> [SELECTED TEXT]:
--- START ---
If the controller is giving a bill stacker error; the problem most likely is the bill stacker. It can also be controller or wire harness between the two.  Does the stacker “push plate” smoothly go thru a complete up/down  cycle ?

C2000 controllers remember the last error- even after being turned OFF and ON.  Don’t be tricked by an ‘old’ error.  On older controllers; be sure to push BOTH reset buttons to get green light back on.  (second reset is on the end of a controller).

Built-up dirt in Hamilton hoppers can cause a lot of strange problems.

Rowe machines-   (see DOWNLOADS for manuals and error codes)

There is a lot of “integration” in a Rowe machine.  This means that many different pieces work together to do any one action.  This also means that many parts can be suspects in a problem.  It is rare when there is a simple / sure answer to many issues.

EXTRA COIN error – usually this is a hopper motor going bad (brake assy.). Can also be dim coin LED and/or coin detector.  On rare occasion, this may also be caused by faulty CCC. 

One hopper stays full, and other goes empty-  Most of the time this is the full hopper being dirty or jammed.  Could also be faulty hopper motor, or electrics before the hopper motor.  Empty hoppers and refill with clean, straight coins to retry.  Move the “questionable” hopper to another position to see how it preforms there, and move a “good” hopper to the questionable position to test motor and electrics.

Numerous rejects in BA50 transport-  usually worn parts in BA50.  The first section of wire harness that plugs into side of acceptor is also prone to damage from physical handling. and will cause a lot of errors.  Is your software good for current bills?  (software is in CCC)  Watch a bills movement through the transport.  It should move smoothly from front to back.  If bill moves “jerky” or gets stuck; you’ve got at least a belt problem.

In Century series machines- the electronic “empty circuits” used in the coin hoppers can be rather tricky to deal with. If you think there is ANY question about being empty;  add enough coins to get at least 1″ above all the black plastic in the lower  area of the hopper.

American Changer-  (see DOWNLOADS for technical information)

Only in a newer 24v MDB machine (lcd display w/green backround) , can a bill acceptor be the cause of an error message.  In older machines with “red number” logic board or older yet “mechanical counter” logic board; all errors must be coin hopper, wire harness for hopper , or logic board related.
--- END ---
> [WRITTEN TASK 1]:
Render this sentence from the change machine troubleshooting notes into Spanish: "Built-up dirt in Hamilton hoppers can cause a lot of strange problems."
> [WRITTEN TASK 2]:
Write out the part of the change machine troubleshooting notes that starts at "One hopper stays" and ends at "motor and electrics.".

> [Records from a dataset]:
--- START ---
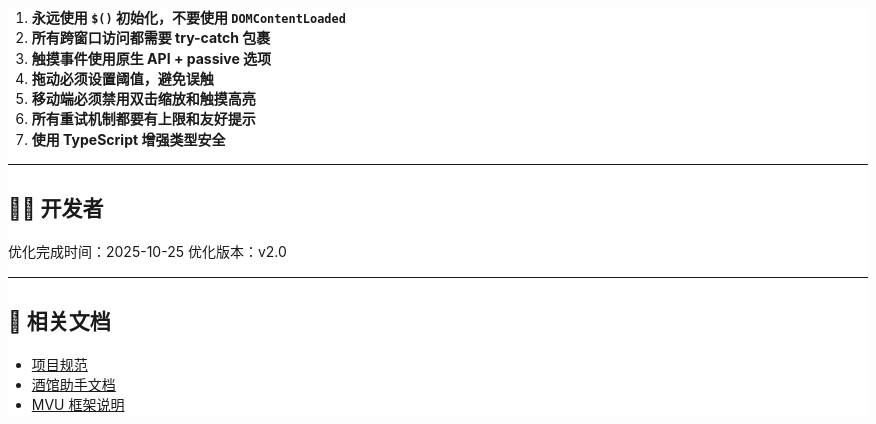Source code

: 1. **永远使用 `$()` 初始化，不要使用 `DOMContentLoaded`**
2. **所有跨窗口访问都需要 try-catch 包裹**
3. **触摸事件使用原生 API + passive 选项**
4. **拖动必须设置阈值，避免误触**
5. **移动端必须禁用双击缩放和触摸高亮**
6. **所有重试机制都要有上限和友好提示**
7. **使用 TypeScript 增强类型安全**

---

## 👨‍💻 开发者

优化完成时间：2025-10-25
优化版本：v2.0

---

## 📖 相关文档

- [项目规范](../../README.md)
- [酒馆助手文档](https://n0vi028.github.io/JS-Slash-Runner-Doc/)
- [MVU 框架说明](../../MVU组件包/)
--- END ---
> [ANSWER SECTION 1]:
La suciedad acumulada en las tolvas Hamilton puede causar muchos problemas extraños.

> [ANSWER SECTION 2]:
One hopper stays full, and other goes empty-  Most of the time this is the full hopper being dirty or jammed.  Could also be faulty hopper motor, or electrics before the hopper motor.  Empty hoppers and refill with clean, straight coins to retry.  Move the “questionable” hopper to another position to see how it preforms there, and move a “good” hopper to the questionable position to test motor and electrics.